Le conflit Irano-irakien ; si la France soutient l'Irak en lui vendant de l'armement, le gouvernement joue double jeu. En 1983 Charles Hernu décide de prêter cinq Super- Étendard équipés de missiles Exocet à Saddam Hussein De 1982 à 1986 Luchaire va exporter illégalement 450 000 obus vers l'Iran, trafic couvert par le ministre de la Défense en personne ! « En 1983, j’avais vu passer les demandes d’exportation bidon d’obus de la société Luchaire pour la Thaïlande et l’Equateur. J’avais émis un avis défavorable… et je n’ai appris que plus tard, à ma grande surprise, que, finalement, le cabinet d’Hernu avait donné son feu vert à ces deux exportations destinées en réalité à l’Iran » (François Heisbourg). Les otages occidentaux en feront les frais tout comme les victimes des attentats de 1984 et 1986 sur le sol français.

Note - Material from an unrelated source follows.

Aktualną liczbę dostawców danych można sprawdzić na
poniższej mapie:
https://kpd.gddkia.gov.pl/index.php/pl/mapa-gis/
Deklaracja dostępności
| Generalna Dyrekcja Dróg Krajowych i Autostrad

Au mois de décembre 1985 le général Imbot, directeur de la DGSE : « Le décès de Nut peut être lié à l’exercice de ses fonctions ». Le 18 septembre 1989, le ministère de la Défense reconnait que le commandant Bernard Nut est mort en service. L'ordonnance de non-lieu de l’instruction pour crime d’assassinat « par préméditation ou guet-apens » est rendue le 1er juillet 1992. Le 24 juin 2022, Maître Francis Spizner, mentionne sur RTL « la quasi-impossibilité de rouvrir le dossier judiciaire ». Le procureur de Nice, Eric de Montgolfier avait déclaré en 2008 : « Même avec des éléments nouveaux, dans la mesure ou passés dix ans, les faits sont prescrits ». Un détail de procédure chagrine. Pour maintenir une procédure ouverte, il suffit à l'approche de la dernière année d'entendre n'importe qui et de lui faire signer un PV. La procédure repart du dernier acte ! Le commandant Bernard Nut ayant été promu au grade de Lieutenant-colonel à titre posthume sans avoir six mois dans le grade, son épouse ne peut en percevoir la pension !

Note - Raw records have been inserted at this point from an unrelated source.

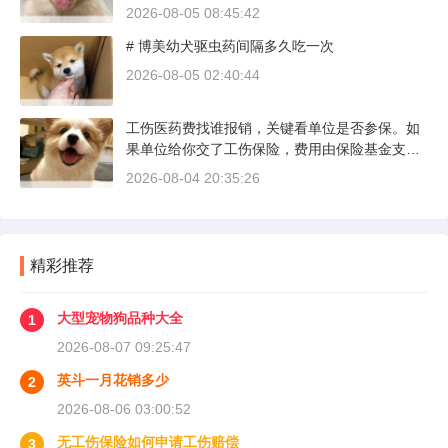
疏，而是对车况和路况的双重陌生。磨合期内，
2026-08-05 08:45:42
发动机转速控制在2000到3000转之间，时速尽量
# 博美幼犬驱虫药间隔多久吃一次
不超过100公里，这不是老司机的保守，而是活
塞和气缸壁需要时间完成精细贴合。多数车型说
2026-08-05 02:40:44
明书里都写了前1500公里为磨合期，但真正照着
做的司机不到三成。
工伤医药费找谁报销，关键看单位是否参保。如
果单位给你交了工伤保险，费用由保险基金支
付；要是单位没参保，那就由单位自己掏钱。很
2026-08-04 20:35:26
多人受伤后一头雾水，拿着发票去单位报，单位
又推给医保，两边扯皮耽误治疗。这篇就把这事
讲清楚。
精彩推荐
大型宠物狗品种大全
1
2026-08-07 09:25:47
英斗一月花销多少
2
2026-08-06 03:00:52
无工伤保险如何申请工伤赔偿
3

La DGSE va pendant plusieurs mois s'opposer à la publication de la photographie de Bernard Nut, le temps de « décrocher » les sources qui auraient pu avoir été aperçues en sa compagnie. Le militaire a-t-il été tué par un familier, un informateur, un intermédiaire ou a-t-il été attiré dans un traquenard ? Chaque agent est transparent pour le service de sécurité. Tout contact, déplacement ou rencontre se doit d'être consigné. Bernard Nut a-t-il agî en franc-tireur ? peu probable chez un militaire discipliné. Le service a probablement fait de la rétention d'informations le temps d'adopter des contre-mesures et user de rétorsion ; « Nul ne verra, nul ne saura ».